4. IsolateIf you select a detail line and try "Isolate Category" it does at least work - but again it does not distinguish between model and detail lines. However, it does actually isolate by sub-category for lines (like the selection filter) - possibly useful, but it is yet another inconsistency.
5. PropertiesWhen you select a line and look at the properties, it is not immediately apparent whether it is a model or detail line. But if you look carefully there is a discrete little checkbox under the Graphics Heading. It would be very laborious checking each line by this method.
7. WorksetsIf your project has worksets enabled then you may find this useful for separation of model and annotation categories. Because model lines are assigned to a model workset you can hide or isolate them by workset; Detail lines and all other true annotation always belong to the view workset. View references (sections, callouts etc) have their own worksets.
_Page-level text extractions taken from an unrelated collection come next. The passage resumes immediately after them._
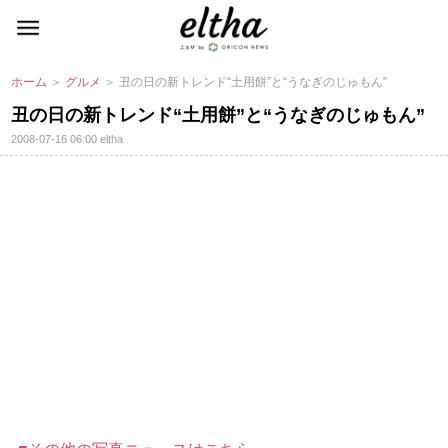
ホーム
＞
グルメ
＞ 丑の日の新トレンド“土用餅”と“うなぎのじゅもん”
丑の日の新トレンド“土用餅”と“うなぎのじゅもん”
2008-07-16 06:00
eltha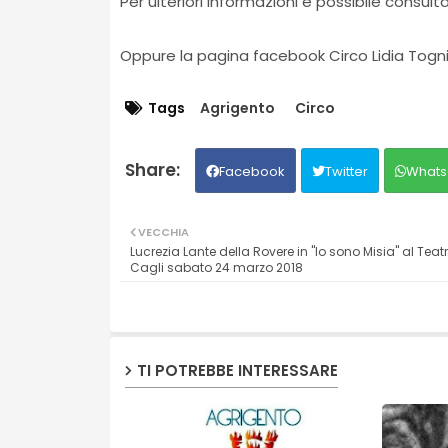
Per ulteriori informazioni è possibile consultar
Oppure la pagina facebook Circo Lidia Togn
Tags
Agrigento
Circo
Facebook
Twitter
Whats
VECCHIA
Lucrezia Lante della Rovere in "Io sono Misia" al Teatr
Cagli sabato 24 marzo 2018
TI POTREBBE INTERESSARE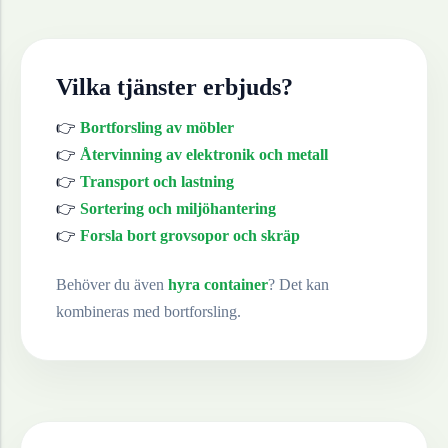
Vilka tjänster erbjuds?
👉
Bortforsling av möbler
👉
Återvinning av elektronik och metall
👉
Transport och lastning
👉
Sortering och miljöhantering
👉
Forsla bort grovsopor och skräp
Behöver du även
hyra container
? Det kan
kombineras med bortforsling.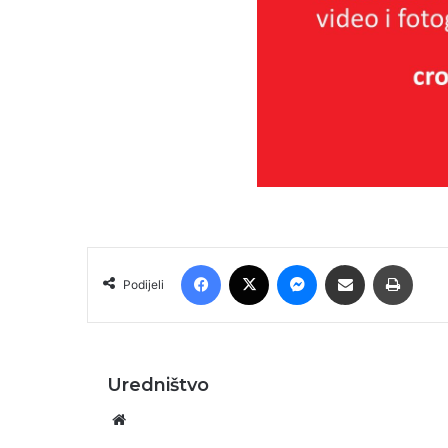
Facebook
X
Messenger
Podijeli putem E-maila
Printa
Podijeli
Uredništvo
Website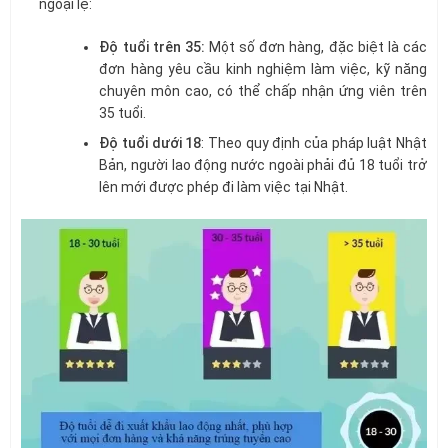
ngoại lệ:
Độ tuổi trên 35:
Một số đơn hàng, đặc biệt là các
đơn hàng yêu cầu kinh nghiệm làm việc, kỹ năng
chuyên môn cao, có thể chấp nhận ứng viên trên
35 tuổi.
Độ tuổi dưới 18
: Theo quy định của pháp luật Nhật
Bản, người lao động nước ngoài phải đủ 18 tuổi trở
lên mới được phép đi làm việc tại Nhật.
You could try the nifty new(ish) Worksharing Display command on the View Control Bar - choose to display by Worksets:
This still does not help you to actually select all those detail lines quickly, so here's one last thing to try:
First, reset the worksharing display to normal. Then . . .
8. Workset VisibilityIf you go back to the Visibility/Graphics dialog box, we can get it to do one last trick. We could turn off all the model elements to leave the annotation visible. However, you can't just use the neat looking "Show model categories" checkbox at the top left - because the software designers have left us with a chaotic jumble of categories under each tab.
Warning: all hosted annotation will not be visible either as they will only display when their host model elements are visible (ie. clever annotation - tags, dimensions).
Now at last you can easily see and select all those dodgy detail lines
9. ConvertThere is a neat little utility that the software designers put into Revit a few years back - it lets you convert selected lines from detail to model and vice versa.
If you selected a mixture of model and detail lines, it asks you which you want to convert
The next task will be to persuade the person who drew them the error of their ways. I offer no advice here on that subject, except that there is one tool that could help you - if you have Worksharing Display ON, then the tooltips offer up a little more information. Use it as you will!
10. View Model DisplayAn anonymous commenter has rightly pointed out that I missed the most obvious method: There is a view property 'Display Model' that allows you to hide the model elements (leaving the detail lines visible); It also has a Halftone setting.